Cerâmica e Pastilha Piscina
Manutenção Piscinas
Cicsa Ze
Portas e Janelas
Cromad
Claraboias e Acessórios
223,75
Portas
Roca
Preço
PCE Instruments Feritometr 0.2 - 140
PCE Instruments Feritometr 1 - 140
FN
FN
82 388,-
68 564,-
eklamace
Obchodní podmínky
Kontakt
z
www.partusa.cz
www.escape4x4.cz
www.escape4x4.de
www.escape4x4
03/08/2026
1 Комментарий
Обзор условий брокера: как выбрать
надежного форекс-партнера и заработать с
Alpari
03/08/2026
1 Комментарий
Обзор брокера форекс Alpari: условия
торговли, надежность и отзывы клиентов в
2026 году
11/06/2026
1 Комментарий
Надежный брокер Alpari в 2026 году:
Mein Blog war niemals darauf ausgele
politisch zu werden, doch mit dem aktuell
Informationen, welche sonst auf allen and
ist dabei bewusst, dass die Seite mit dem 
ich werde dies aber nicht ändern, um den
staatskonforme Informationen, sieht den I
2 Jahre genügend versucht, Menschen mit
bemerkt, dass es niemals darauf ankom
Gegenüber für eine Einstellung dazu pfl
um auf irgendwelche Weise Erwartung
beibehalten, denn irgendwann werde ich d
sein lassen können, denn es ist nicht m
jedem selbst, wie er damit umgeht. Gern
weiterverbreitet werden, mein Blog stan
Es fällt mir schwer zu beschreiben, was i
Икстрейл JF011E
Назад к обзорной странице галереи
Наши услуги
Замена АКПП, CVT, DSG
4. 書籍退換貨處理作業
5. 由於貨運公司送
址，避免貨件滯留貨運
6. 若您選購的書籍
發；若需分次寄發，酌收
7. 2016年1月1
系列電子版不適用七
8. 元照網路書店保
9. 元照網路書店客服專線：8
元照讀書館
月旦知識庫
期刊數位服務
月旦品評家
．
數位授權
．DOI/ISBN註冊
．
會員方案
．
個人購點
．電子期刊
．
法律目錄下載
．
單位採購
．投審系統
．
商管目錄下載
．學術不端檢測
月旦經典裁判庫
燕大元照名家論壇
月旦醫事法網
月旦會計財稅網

◆ ◆ ◆

* **Problem details**
Could you give again, word for word, the line with "ist dabei bewusst, dass die Seite mit dem" and all lines after it through the end of the data? Leave out everything else.

* **Task solution**
ist dabei bewusst, dass die Seite mit dem 
ich werde dies aber nicht ändern, um den
staatskonforme Informationen, sieht den I
2 Jahre genügend versucht, Menschen mit
bemerkt, dass es niemals darauf ankom
Gegenüber für eine Einstellung dazu pfl
um auf irgendwelche Weise Erwartung
beibehalten, denn irgendwann werde ich d
sein lassen können, denn es ist nicht m
jedem selbst, wie er damit umgeht. Gern
weiterverbreitet werden, mein Blog stan
Es fällt mir schwer zu beschreiben, was i
Икстрейл JF011E
Назад к обзорной странице галереи
Наши услуги
Замена АКПП, CVT, DSG
4. 書籍退換貨處理作業
5. 由於貨運公司送
址，避免貨件滯留貨運
6. 若您選購的書籍
發；若需分次寄發，酌收
7. 2016年1月1
系列電子版不適用七
8. 元照網路書店保
9. 元照網路書店客服專線：8
元照讀書館
月旦知識庫
期刊數位服務
月旦品評家
．
數位授權
．DOI/ISBN註冊
．
會員方案
．
個人購點
．電子期刊
．
法律目錄下載
．
單位採購
．投審系統
．
商管目錄下載
．學術不端檢測
月旦經典裁判庫
燕大元照名家論壇
月旦醫事法網
月旦會計財稅網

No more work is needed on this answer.